Dataset excerpt:
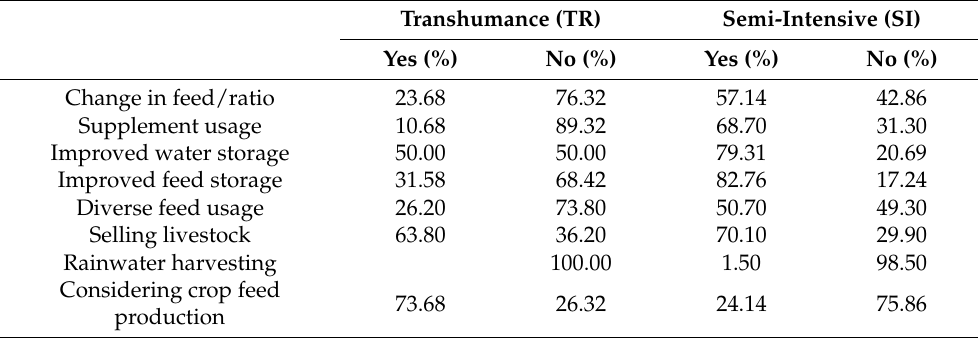
Table 3. Farmers’ adaptation and coping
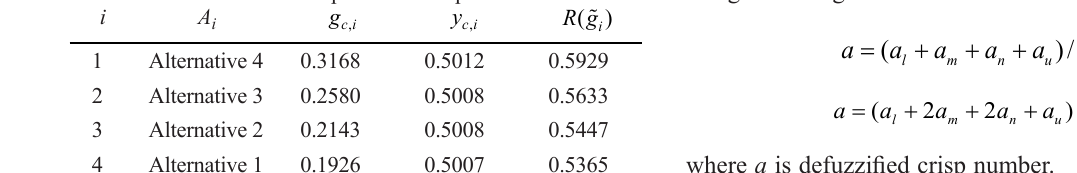
Table 8. Global priorities according to proposed procedure and other procedures Rank Alternative i A i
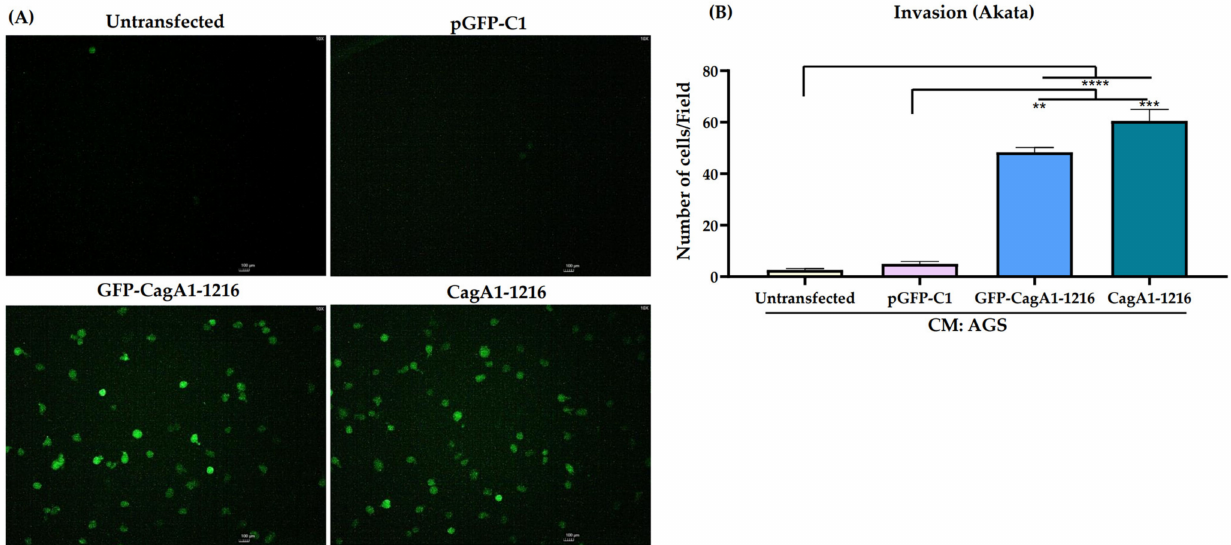
Figure 2. Overexpression of CagA in AGS cells chemoattracts EBV-infected B lymphocytes. ( A ) Rep- resentative fluorescence images of Akata cells (EBV-GFP positive cells) chemoattracted to conditioned media (CM) of AGS cells untransfected or transfected with empty vector (pGFP-C1), and full-length CagAs (GFP-CagA1-1216 or CagA1-1216). The scale bars indicate 100 µ m with magnification of 10 × . ( B ) Graph represents the mean ± SEM of the number of invading cells counted from 5 random microscope fields of three independent experiments. A non-parametric Kruskal–Wallis and Dunn’s post hoc tests were used for the statistical analyses. ** p < 0.01, *** p < 0.001 and **** p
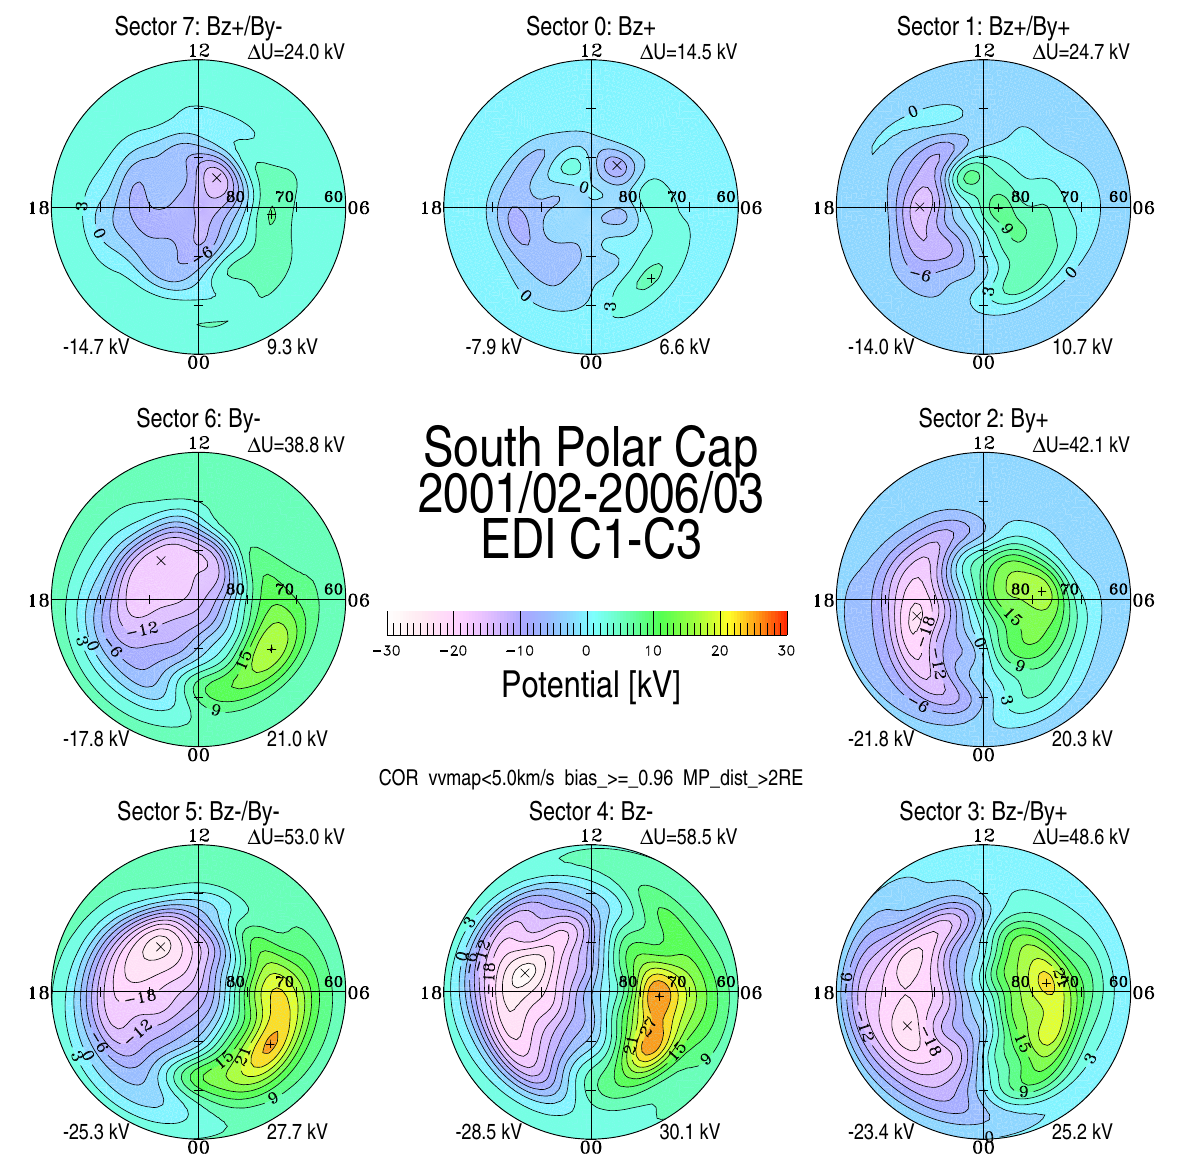
Fig. 8. Same as Figure 7, but for the southern hemisphere. Fig. 8. Same as Fig. 7, but for the Southern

Directions:
Search the data above for the word "Table" and show every line that has it.

Result of this task:
Table 3. Farmers’ adaptation and coping
Table 8. Global priorities according to proposed procedure and other procedures Rank Alternative i A i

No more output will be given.